- [INSTRUCTIONS FOR THE TASK]:
Each line in the entries that has the word "Right" has to be copied.
** Opening DATA TO USE block **
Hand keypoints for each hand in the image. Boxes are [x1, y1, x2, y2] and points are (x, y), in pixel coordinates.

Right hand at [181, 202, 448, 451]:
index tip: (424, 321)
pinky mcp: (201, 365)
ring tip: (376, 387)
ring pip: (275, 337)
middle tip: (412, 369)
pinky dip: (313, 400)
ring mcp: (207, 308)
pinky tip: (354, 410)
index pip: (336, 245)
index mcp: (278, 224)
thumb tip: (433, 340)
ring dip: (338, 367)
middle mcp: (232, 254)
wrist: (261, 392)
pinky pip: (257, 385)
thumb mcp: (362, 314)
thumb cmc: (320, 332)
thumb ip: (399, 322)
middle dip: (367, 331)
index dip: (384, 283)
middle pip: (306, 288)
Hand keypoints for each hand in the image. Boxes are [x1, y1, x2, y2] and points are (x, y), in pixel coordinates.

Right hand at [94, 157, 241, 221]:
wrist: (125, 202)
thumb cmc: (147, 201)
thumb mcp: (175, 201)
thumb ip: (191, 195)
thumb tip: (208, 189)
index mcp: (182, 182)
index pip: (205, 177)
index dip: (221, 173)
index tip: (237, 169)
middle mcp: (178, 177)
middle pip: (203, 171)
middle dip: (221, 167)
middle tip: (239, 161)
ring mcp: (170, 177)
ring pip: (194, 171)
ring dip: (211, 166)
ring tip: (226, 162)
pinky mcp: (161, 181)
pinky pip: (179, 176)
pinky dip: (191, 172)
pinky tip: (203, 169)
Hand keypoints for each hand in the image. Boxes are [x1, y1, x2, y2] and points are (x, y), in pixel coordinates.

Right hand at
** Closing DATA TO USE block **
** Opening DATA TO USE block **
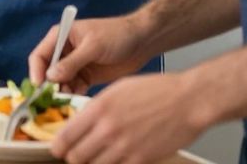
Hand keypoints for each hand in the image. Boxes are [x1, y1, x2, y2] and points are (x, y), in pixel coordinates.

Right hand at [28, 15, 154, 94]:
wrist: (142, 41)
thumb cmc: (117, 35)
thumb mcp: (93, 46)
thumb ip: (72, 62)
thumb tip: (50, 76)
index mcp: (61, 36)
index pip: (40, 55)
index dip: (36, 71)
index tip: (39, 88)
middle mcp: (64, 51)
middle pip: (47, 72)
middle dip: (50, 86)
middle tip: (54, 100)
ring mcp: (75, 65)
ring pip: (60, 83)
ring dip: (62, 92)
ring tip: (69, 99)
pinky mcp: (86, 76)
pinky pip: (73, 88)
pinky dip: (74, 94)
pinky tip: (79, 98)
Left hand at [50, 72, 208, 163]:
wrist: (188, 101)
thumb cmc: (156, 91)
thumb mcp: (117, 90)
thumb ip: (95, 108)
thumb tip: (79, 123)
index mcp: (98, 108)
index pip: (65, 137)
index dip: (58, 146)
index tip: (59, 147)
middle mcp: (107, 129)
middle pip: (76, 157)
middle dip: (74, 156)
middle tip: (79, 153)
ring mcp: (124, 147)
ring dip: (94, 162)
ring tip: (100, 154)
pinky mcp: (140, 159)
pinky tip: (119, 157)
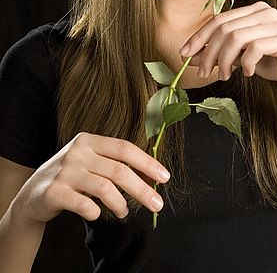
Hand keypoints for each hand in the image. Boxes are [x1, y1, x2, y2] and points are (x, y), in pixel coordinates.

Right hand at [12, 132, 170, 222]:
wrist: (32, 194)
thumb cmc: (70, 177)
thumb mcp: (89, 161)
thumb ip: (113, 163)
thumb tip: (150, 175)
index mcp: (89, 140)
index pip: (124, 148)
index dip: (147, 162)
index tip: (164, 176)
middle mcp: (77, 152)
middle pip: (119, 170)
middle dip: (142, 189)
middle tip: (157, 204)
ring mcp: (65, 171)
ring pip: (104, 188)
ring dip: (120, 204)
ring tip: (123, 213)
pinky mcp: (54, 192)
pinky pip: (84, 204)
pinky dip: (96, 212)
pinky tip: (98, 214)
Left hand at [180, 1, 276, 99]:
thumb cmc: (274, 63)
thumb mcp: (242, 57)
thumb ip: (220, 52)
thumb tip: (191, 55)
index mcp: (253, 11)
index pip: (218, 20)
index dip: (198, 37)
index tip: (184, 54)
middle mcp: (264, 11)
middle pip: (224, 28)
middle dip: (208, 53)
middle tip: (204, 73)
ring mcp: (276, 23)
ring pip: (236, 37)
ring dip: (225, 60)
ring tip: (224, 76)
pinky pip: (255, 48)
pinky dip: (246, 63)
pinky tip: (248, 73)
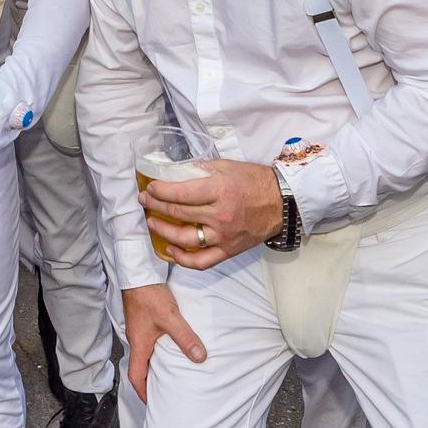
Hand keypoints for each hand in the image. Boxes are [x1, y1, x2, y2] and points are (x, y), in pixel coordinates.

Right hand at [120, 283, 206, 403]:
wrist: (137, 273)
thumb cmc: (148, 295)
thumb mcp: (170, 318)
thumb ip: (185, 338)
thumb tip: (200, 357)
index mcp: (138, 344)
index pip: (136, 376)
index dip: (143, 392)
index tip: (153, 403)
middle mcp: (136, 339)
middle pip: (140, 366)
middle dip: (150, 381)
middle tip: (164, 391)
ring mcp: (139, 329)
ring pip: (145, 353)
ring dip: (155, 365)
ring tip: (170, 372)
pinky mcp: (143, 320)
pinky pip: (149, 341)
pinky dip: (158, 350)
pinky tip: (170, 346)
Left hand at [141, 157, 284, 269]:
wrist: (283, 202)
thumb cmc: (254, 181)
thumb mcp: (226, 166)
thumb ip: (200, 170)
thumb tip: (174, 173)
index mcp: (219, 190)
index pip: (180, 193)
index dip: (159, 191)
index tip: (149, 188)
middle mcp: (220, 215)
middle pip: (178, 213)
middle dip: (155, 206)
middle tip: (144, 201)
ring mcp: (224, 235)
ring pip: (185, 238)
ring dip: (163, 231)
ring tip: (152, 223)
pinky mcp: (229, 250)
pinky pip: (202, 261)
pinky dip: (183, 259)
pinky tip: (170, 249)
** Closing DATA TO USE block **
- [RESULT]:
Right hand at [181, 202, 448, 451]:
Right hand at [94, 157, 241, 221]:
Right hand at
Right hand at [28, 15, 154, 94]:
Right hand at [12, 132, 170, 222]:
Right hand at [120, 283, 206, 403]:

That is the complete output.